> **What is needed**
In this exercise, the entries below include pictures. Repeat exactly the lines from the line with "The choice of" to the line with "and TLS 1.1.", including both, but without the pictures.

Start of Block

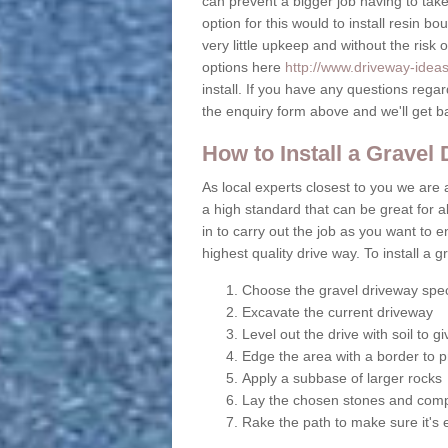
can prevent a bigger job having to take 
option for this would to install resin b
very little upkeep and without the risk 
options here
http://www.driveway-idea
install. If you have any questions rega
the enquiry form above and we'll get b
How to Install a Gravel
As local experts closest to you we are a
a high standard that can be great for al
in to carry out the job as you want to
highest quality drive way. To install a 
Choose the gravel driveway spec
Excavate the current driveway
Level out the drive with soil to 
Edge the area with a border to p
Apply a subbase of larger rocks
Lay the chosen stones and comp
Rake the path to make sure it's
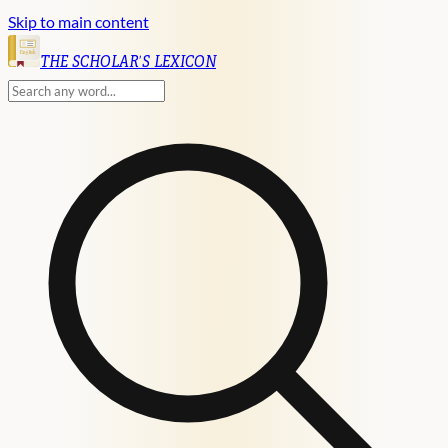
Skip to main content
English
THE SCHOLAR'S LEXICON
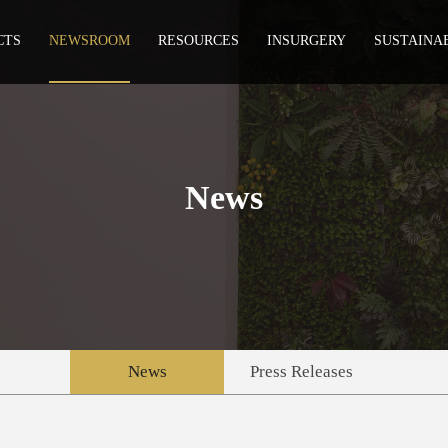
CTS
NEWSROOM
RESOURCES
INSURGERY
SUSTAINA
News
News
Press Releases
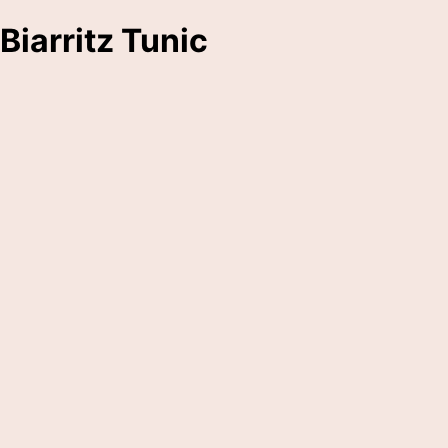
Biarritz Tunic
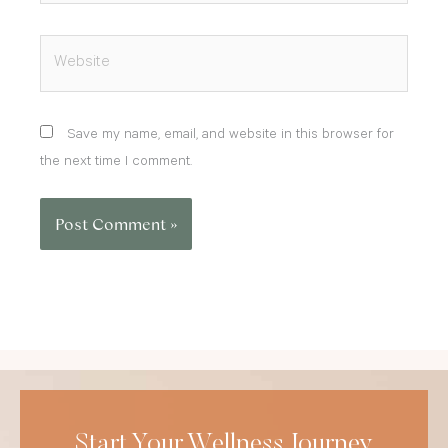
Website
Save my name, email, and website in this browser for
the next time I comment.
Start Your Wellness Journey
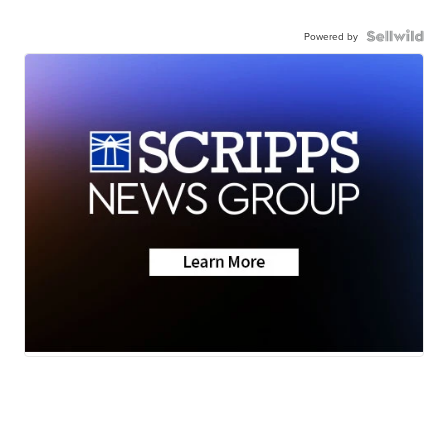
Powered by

End of Block
Start of Block

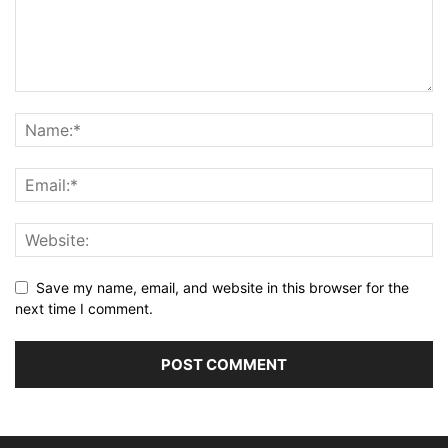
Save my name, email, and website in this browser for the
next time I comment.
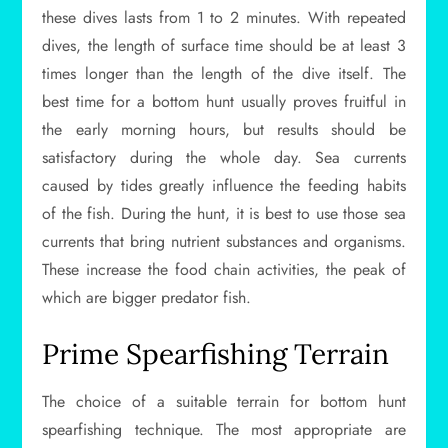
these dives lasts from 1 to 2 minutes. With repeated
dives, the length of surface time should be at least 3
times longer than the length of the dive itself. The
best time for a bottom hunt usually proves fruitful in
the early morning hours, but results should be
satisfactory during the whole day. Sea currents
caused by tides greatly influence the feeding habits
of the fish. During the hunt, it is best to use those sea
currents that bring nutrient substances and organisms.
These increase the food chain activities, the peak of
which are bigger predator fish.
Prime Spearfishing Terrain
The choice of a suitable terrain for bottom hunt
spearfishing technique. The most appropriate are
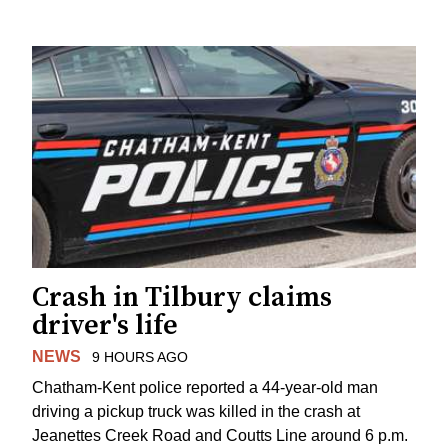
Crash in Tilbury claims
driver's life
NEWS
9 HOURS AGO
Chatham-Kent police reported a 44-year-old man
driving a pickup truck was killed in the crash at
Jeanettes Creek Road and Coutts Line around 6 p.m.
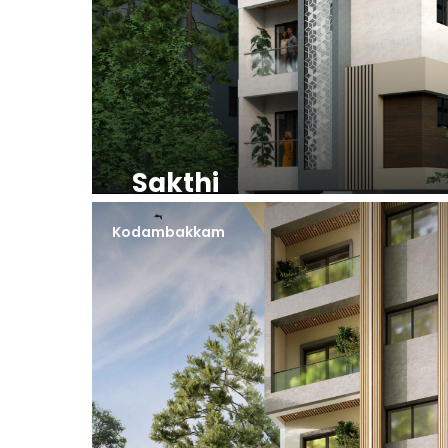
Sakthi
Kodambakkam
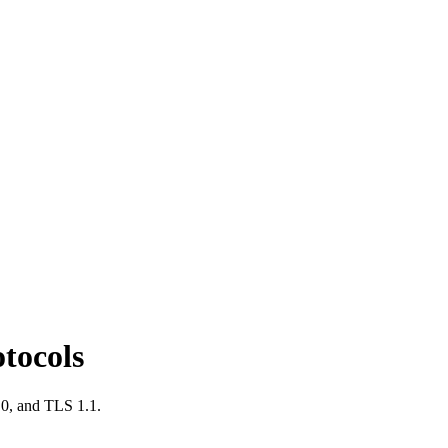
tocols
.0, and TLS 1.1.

End of Block

> **Answer for this exercise**
The choice of a suitable terrain for bottom hunt
spearfishing technique. The most appropriate are
Crash in Tilbury claims
driver's life
NEWS
9 HOURS AGO
Chatham-Kent police reported a 44-year-old man
driving a pickup truck was killed in the crash at
Jeanettes Creek Road and Coutts Line around 6 p.m.
Sakthi
Kodambakkam
tocols
.0, and TLS 1.1.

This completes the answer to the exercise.